● **The task**
Starting at the line that holds "neck: (740, 466)" and stopping at the line that holds "left elbow: (202, 230)", restate the records below word for word, with both of those lines included.

● **Task inputs**
-------

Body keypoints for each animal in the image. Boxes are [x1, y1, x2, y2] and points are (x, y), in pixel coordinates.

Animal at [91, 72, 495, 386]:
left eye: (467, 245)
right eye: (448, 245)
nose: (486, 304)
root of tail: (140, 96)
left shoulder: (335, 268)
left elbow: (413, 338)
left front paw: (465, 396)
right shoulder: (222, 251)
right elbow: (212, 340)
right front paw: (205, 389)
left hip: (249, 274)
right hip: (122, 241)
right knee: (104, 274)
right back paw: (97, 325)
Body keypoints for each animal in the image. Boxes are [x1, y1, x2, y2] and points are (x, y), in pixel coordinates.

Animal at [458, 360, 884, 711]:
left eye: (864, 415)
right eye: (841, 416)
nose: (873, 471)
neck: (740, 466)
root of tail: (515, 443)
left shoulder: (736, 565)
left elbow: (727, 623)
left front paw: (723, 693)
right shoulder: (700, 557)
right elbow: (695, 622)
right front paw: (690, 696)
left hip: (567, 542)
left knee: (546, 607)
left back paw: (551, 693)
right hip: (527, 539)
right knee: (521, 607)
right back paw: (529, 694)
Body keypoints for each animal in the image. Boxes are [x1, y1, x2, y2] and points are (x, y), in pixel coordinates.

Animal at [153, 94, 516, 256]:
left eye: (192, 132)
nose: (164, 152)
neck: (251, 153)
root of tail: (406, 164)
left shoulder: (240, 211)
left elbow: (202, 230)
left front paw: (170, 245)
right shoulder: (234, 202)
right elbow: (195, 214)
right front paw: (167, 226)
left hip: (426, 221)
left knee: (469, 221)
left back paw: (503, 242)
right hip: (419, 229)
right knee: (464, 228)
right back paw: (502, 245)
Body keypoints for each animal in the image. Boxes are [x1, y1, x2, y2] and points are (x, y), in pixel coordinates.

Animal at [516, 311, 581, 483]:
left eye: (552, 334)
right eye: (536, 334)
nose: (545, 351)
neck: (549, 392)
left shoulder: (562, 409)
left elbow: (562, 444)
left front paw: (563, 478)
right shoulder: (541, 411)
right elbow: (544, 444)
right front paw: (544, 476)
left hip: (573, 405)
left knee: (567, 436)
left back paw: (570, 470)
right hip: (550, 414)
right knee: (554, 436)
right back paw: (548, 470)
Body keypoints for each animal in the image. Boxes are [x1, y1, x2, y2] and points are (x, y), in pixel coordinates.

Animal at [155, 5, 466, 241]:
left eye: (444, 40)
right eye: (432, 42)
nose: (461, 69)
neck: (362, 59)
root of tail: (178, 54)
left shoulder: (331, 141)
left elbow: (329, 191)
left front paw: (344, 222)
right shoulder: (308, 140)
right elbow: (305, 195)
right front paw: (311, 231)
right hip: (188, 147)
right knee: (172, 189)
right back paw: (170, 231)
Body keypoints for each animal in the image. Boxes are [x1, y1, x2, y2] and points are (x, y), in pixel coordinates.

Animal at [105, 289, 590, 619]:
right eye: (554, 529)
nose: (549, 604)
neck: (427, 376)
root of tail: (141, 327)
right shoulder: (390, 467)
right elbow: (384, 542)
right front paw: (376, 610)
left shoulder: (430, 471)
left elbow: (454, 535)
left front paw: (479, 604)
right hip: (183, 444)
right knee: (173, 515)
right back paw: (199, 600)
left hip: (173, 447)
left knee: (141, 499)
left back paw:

-------

● **Answer space**
neck: (740, 466)
root of tail: (515, 443)
left shoulder: (736, 565)
left elbow: (727, 623)
left front paw: (723, 693)
right shoulder: (700, 557)
right elbow: (695, 622)
right front paw: (690, 696)
left hip: (567, 542)
left knee: (546, 607)
left back paw: (551, 693)
right hip: (527, 539)
right knee: (521, 607)
right back paw: (529, 694)
Body keypoints for each animal in the image. Boxes are [x1, y1, x2, y2] and points are (x, y), in pixel coordinates.

Animal at [153, 94, 516, 256]:
left eye: (192, 132)
nose: (164, 152)
neck: (251, 153)
root of tail: (406, 164)
left shoulder: (240, 211)
left elbow: (202, 230)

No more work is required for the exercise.